Cablevision-ABC standoff ends, TV-hostage risks remain
Cablevision subscribers in New York, New Jersey and Connecticut got WABC back just in time to watch the Oscars last night. But the cease-fire in the argument over how much the cable operator should pay for the right to retransmit the Walt Disney Co.-owned station's programming came way too late to leave TV subscribers feeling comfortable.
There's much to dislike about this corporate slap fight. Cablevision subscribers lost programming for which they pay ever-increasing sums--and did so just in time for one of the bigger viewing nights of the year. Some may have been able to work around the disruption by watching WABC over the air and others took advantage of timely promotions to switch to Verizon's Fios service.
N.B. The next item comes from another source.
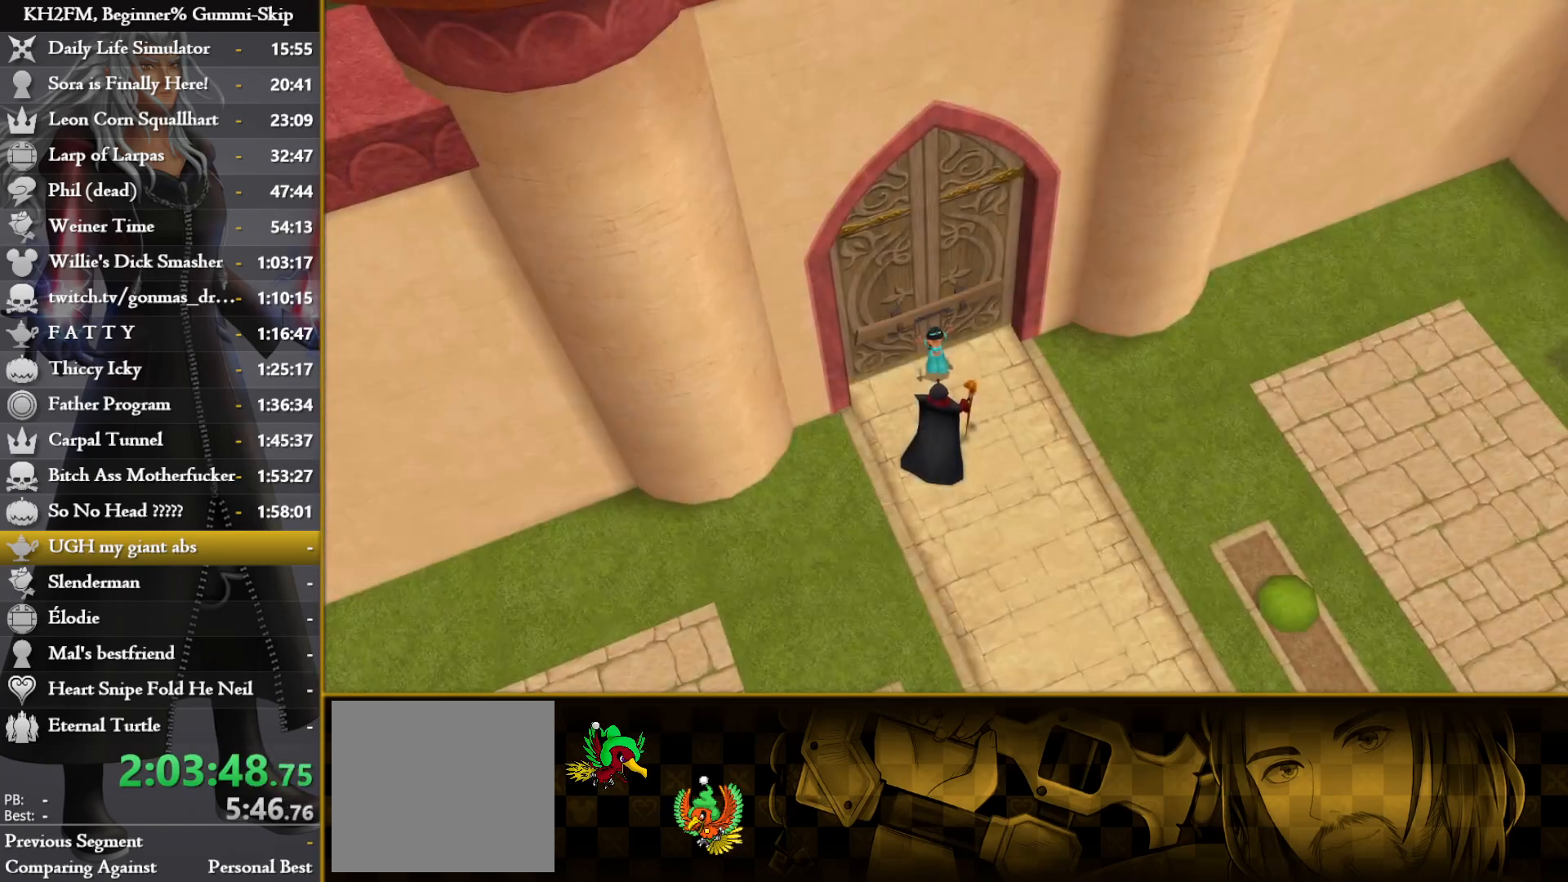
{"buttons": [], "left_stick": "center", "right_stick": "center", "events": [[33, "CROSS", "down"], [117, "CROSS", "up"], [117, "DPAD_DOWN", "up"], [367, "DPAD_DOWN", "down"], [433, "CROSS", "down"], [467, "DPAD_DOWN", "up"], [483, "CROSS", "up"]]}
A few had to seek more drastic remedies: My onetime Post colleague Bill Frischling trained a webcam on a TV so his mother could watch via a Skype videoconference.
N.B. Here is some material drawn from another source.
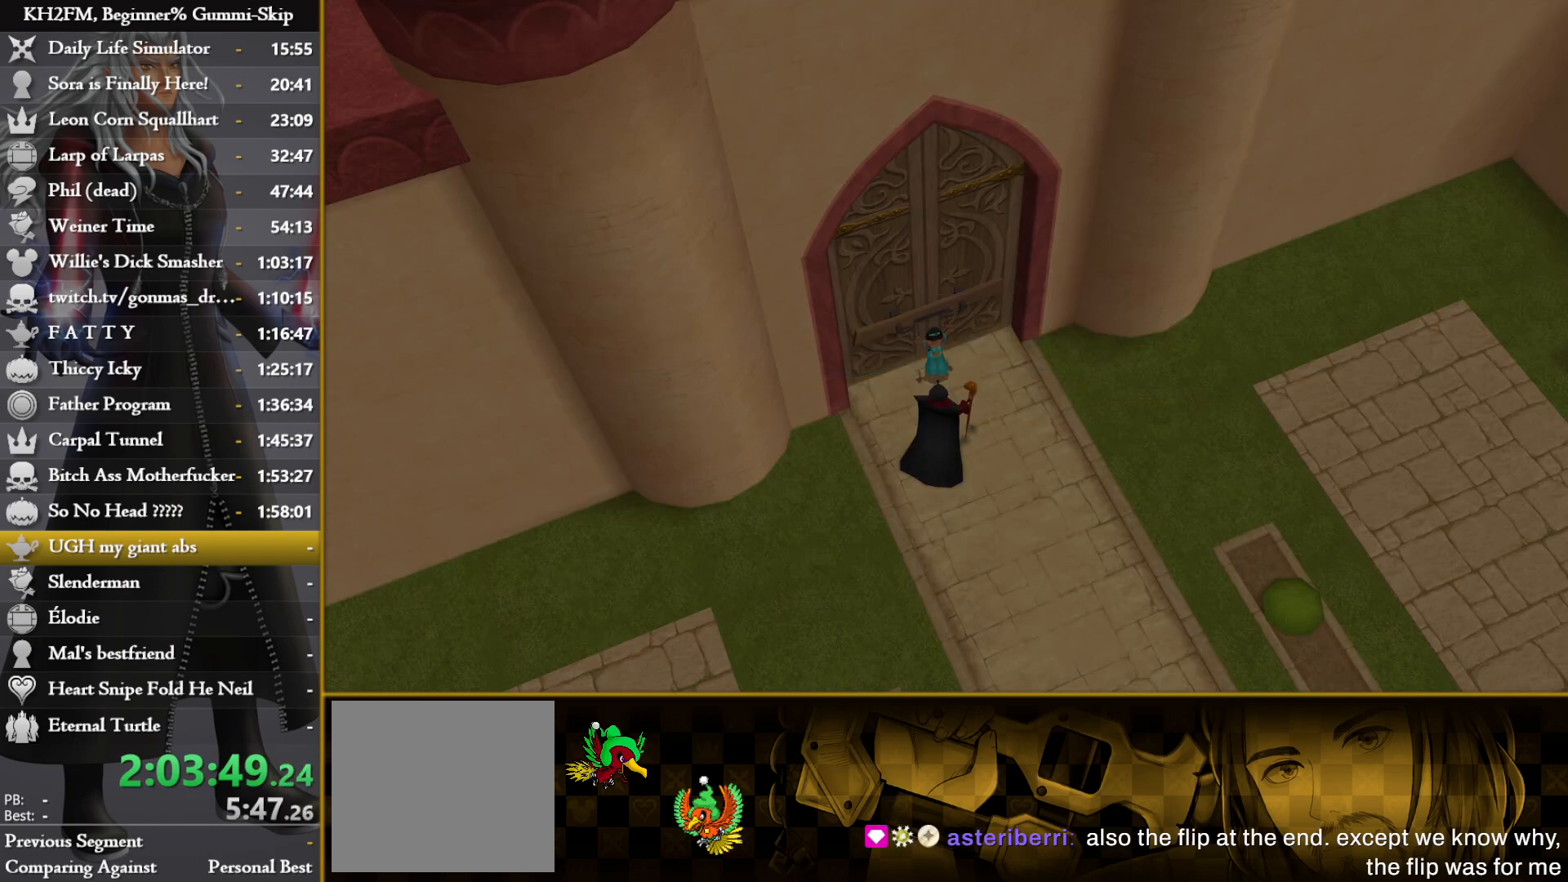
{"buttons": [], "left_stick": "up", "right_stick": "center", "events": [[17, "CROSS", "down"], [100, "CROSS", "up"], [117, "left_stick", "up"]]}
Even non-subscribers, in turn, had to put up with the irritating spectacle of two for-profit companies acting as if each was uniquely devoted to helping viewers and the other kicks puppies for fun. (In a fit of passive-aggressive behavior, Cablevision even switched viewers' cable boxes to display an ad denouncing WABC's conduct--yet another reason to end cable operators' control of viewing hardware.)
WABC and Cablevision did not reveal the terms of their settlement--though presumably it will involve Bethpage, N.Y.-based Cablevision paying something less than the $1 per viewer, per month that the New York broadcaster had reportedly demanded.
We're only going to see more of these squabbles and standoffs as networks step up their demands for higher retransmission fees. Just since the start of this year, subscribers of Bright House Networks and Time Warner Cable each each almost lost Fox's channels; customers of Mediacom retained access to Sinclair Broadcast Group's stations just in time to miss college football's BCS championship game; and Cablevision viewers couldn't watch such Scripps Networks channels as HGTV and Food Network for about three weeks in January.
Viewers can and should be irate at being used as human shields in this manner. But if they can't change to a competing service--or if early-termination fees make it financially painful to switch--what can they do on their own to resolve these hostage situations?
I have to wonder if these carriage disputes don't expose a broader flaw in the pay-TV business model. When networks and stations can demand greater payments from subscription services--but the people who ultimately pay for higher retransmission fees don't see those exact costs, much less get a chance to vote with their wallets for or against companies seeking these fee increases--you have a situation that can look like a case of market failure.
Have you come close to losing access to a channel because your TV provider and the channel's owner couldn't settle their differences on time? (If you actually lost the channel, did you get a refund to compensate for the inconvenience?) How did the experience make you feel about the reliability of your TV service?